Henry Ford, who had revolutionized the American landscape through the mass production of cars, devoted his energies and fortune to a new project: Greenfield Village, a collection of historic homes and artifacts located near Detroit. At the same time, the Rockefeller family restored colonial Williamsburg in Virginia.

Many prominent intellectuals saw modern society as excessively individualistic and fragmented. In response, they looked to the past. Eleven leading white southern intellectuals, known as the Southern Agrarians, issued a manifesto, I'll Take My Stand, urging a return to an agrarian way of life. Another group of distinguished intellectuals known as the New Humanists, led by Irving Babbitt and Paul Elmer More, extolled classical civilization as a bulwark against modern values. One of the decade's leading social critics was Lewis Mumford. In volumes like Technics and Civilization (1934), Mumford examined how the values of a pre-machine culture could be blended into modern capitalist civilization.

And yet, for all the emphasis on tradition, the 1930s was also a decade in which modernism in architecture and the arts became increasingly pronounced. Martha Graham developed American modern dance. William Faulkner experimented with "stream-of-consciousness" in novels like As I Lay Dying (1930). John Dos Passos's avant garde U.S.A. trilogy combined newspaper headlines, capsule biographies, popular song lyrics, and fiction to document the disintegration of Depression-era society. The architect R. Buckminster Fuller and the industrial designer Walter Dorwin Teague employed curves and streamlining to give their projects a modern appearance. Nothing better illustrated the concern with the future than the 1939 New York World's Fair: the self-proclaimed "Fair of the Future" promised to show fairgoers "the world of tomorrow."

Beset by deep anxieties and insecurities, many Americans in the 1930s hungered for heroes. Popular culture offered many: superheroes like Superman and Batman, who appeared in the new comic books of the '30s; tough, hard-boiled detectives in the fiction of Dashiell Hammett and Raymond Chandler; and radio heroes like "The Lone Ranger" or "The Shadow."
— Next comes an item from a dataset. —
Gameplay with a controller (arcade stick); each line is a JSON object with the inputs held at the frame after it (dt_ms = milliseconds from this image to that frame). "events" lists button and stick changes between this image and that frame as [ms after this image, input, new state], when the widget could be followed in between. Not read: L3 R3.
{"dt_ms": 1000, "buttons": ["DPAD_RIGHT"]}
The Depression was, in certain respects, a powerful unifying experience. A new phrase, "the American way of life," entered the American vernacular. Public opinion polls and statistical surveys that gave the public a better sense of what the "average American" thought, voted, and ate also emerged. The new photojournalism that appeared in new magazines like Life helped to create a common frame of reference. Yet regional, ethnic, and class differences occupied an important place in the literature of the 1930s. The great novels of the decade successfully combined social criticism and rich detail about the facts of American life in specific social settings. In his novels of fictional Yoknapatawpha County, William Faulkner explored the traditions and history of the South. James T. Farrell's Studs Lonigan trilogy (1932-1935) analyzed the impact of urban industrial decay on Catholic youth, while Henry Roth's Call It Sleep (1934) analyzed the assimilation of Jewish youth to American life. John Steinbeck's Grapes of Wrath (1939) examined the struggle of a poor Oklahoma farming family migrating to California. Richard Wright's classic Native Son (1940) analyzed the ways that poverty and prejudice in Chicago drove a young African American to crime.